Pour the Guiness in a large saucepan, add the butter and heat until the butter’s melted. Then whisk in the cocoa and sugar, with a whisk or wooden spoon.
In another bowl/jug beat the sour cream/crème fraiche with the eggs and vanilla extract, then pour into the brown butter-beer fluid in the pan.
Mix the bicarbonate of soda with the flour and add this in as the last ingredient, again mixing it in with your whisk or wooden spoon.
The batter is pourable so you can use a small ladle or jug, to fill your cupcake cases. For the mini cupcakes a piping bag with a big nozzle or a squeezy bottle works best. You can fill the cases almost to the top, if you like, as the black colour of the risen cakes looks quite nice over the cases.
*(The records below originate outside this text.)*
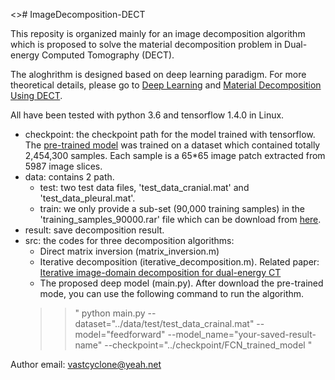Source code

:  <># ImageDecomposition-DECT

This reposity is organized mainly for an image decomposition algorithm which is proposed to solve the material decomposition problem in Dual-energy Computed Tomography (DECT). <br>

The aloghrithm is designed based on deep learning paradigm. For more theoretical details, please go to [Deep Learning](http://www.deeplearningbook.org/) and [Material Decomposition Using DECT](https://pubs.rsna.org/doi/10.1148/rg.2016150220).<br>
  
All have been tested with python 3.6 and tensorflow 1.4.0 in Linux. <br>
  * checkpoint: the checkpoint path for the model trained with tensorflow. The [pre-trained model](https://pan.baidu.com/s/1r1OTjid2muWWZfxURB8Pjw) was trained on a dataset which contained totally 2,454,300 samples. Each sample is a 65*65 image patch extracted from 5987 image slices.
  * data: contains 2 path.
    * test: two test data files, 'test_data_cranial.mat' and 'test_data_pleural.mat'.
    * train: we only provide a sub-set (90,000 training samples) in the 'training_samples_90000.rar' file which can be download from [here](https://pan.baidu.com/s/1r1OTjid2muWWZfxURB8Pjw). <br>
  * result: save decomposition result.
  * src: the codes for three decomposition algorithms:
    * Direct matrix inversion (matrix_inversion.m)
    * Iterative decomposition (iterative_decomposition.m). Related paper: [Iterative image-domain decomposition for dual-energy CT](https://aapm.onlinelibrary.wiley.com/doi/abs/10.1118/1.4889338)
    * The proposed deep model (main.py). After download the pre-trained mode, you can use the following command to run the algorithm. <br>
    >> " python main.py --dataset="../data/test/test_data_crainal.mat" --model="feedforward" --model_name="your-saved-result-name" --checkpoint="../checkpoint/FCN_trained_model " <br>
    
    
Author email: vastcyclone@yeah.net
Bake the mini ones in the oven for circa 10-12 minutes and the bigger ones for about 24 minutes. Do the toothpick test for both sizes to make sure they are baked through: they are ready, if the toothpick comes out clean. Let the cakes cool down in the tray for about 10 minutes then transfer them onto a wire rack.
For the icing, lightly whip the cream cheese with an electric whisk until smooth, then add the icing sugar and carefully (or your kitchen will be covered in icing sugar) and slowly (or you’ll have lumps) whisk it in. Add the cream and beat again with the electric whisk until it makes spreadable consistency.
Ice the completely cooled cakes and if you don’t eat them all at ones, keep them in the fridge. They cakes still taste good up to 2 days later!
I can confirm that these are scrumptious. Recipes go viral when they work!
A passing note about malt drinks. I was in Reykjavik last weekend. At a restaurant, I was avoiding drinking the very pricey wine and asked what the local soft drinks were. I ended up sampling the Icelandic ‘Christmas soda’, which was a Fanta-like orange fizz topped up with a non-alcoholic malt drink. It was surprisingly delicious.